======== Document excerpt ========

Singapore is an island city state 26 miles long by 14 miles at its widest point, with a land area of 240 square miles, approximately the size of Washington D.C. The population of 3.3 million including permanent residents and foreigners is growing. Singapore has virtually no unemployment and imports about 450,000 Malaysian workers (commuters) daily. According to Philip Yeo, Chairman of the Economic Development Board (EDB), Singapore's goal is to "Provide our youth and future generations with meaningful jobs, a high standard of living, and a quality of life second to none."

Singapore's strategy to improve the population's standard of living is to utilize foreign trade and to continuously increase its GDP. The leaders have developed a comprehensive plan to diversify the economy into greater-value-added products and services. They continue to identify emerging industries that they can target for growth and areas where they can leverage their resources. Their integrated strategy (Fig. 4.1) supports continued growth in GDP. The government has built a solid economic base and long-range plan ("E 2000") to support continued development.

Fig. 4.1. Integrated strategies for economic development.

======== Data ========

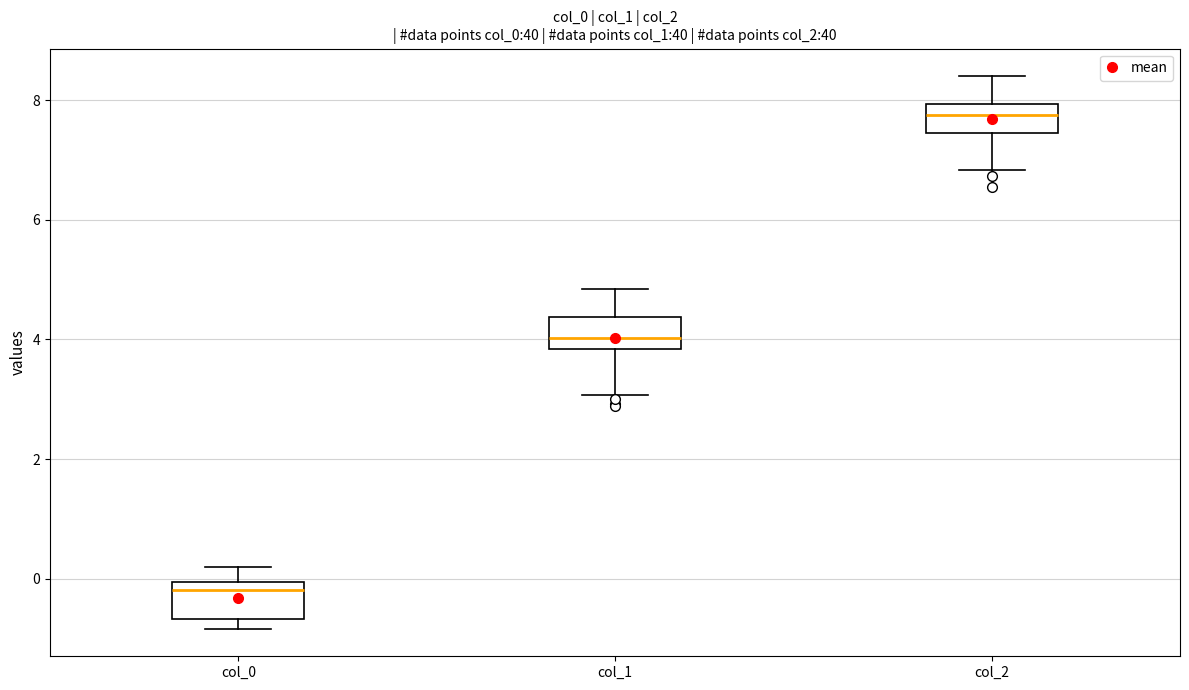

Reading left to right, read every box against the y-axis: the position of its median line, the range the box covers, and the ends of its whiskers. The values are not printed on the chart, so give them approximately, as read against the axis.

col_0: median -0.2, box -0.6 to 0.0, whiskers -0.8 to 0.2
col_1: median 4.0, box 3.8 to 4.4, whiskers 3.0 to 4.8
col_2: median 7.8, box 7.4 to 8.0, whiskers 6.8 to 8.4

========

▶ [What is expected] Carry the passage about Singapore's plans for economic development forward, starting right after its last line.

▶ [Response area]
The government has set very specific goals for annual growth of 8% in GDP, with manufacturing at 25% of total GDP. The GDP increased 9.9% in 1993, 10.1% in 1994, and 8.5% in 1995. Singapore's per capita income is approximately $22,000.2 Singapore was the United States' ninth-largest export market ($15 billion) in 1994. The country boasts one of the world's most highly developed industrial, commercial, financial, and consumer economies. Major exports are refined petroleum products, electronics (primarily disk drives and computer-related products), and services. Inflation remains low at 2-4%, and 1994 new investments totaled $2.4 billion.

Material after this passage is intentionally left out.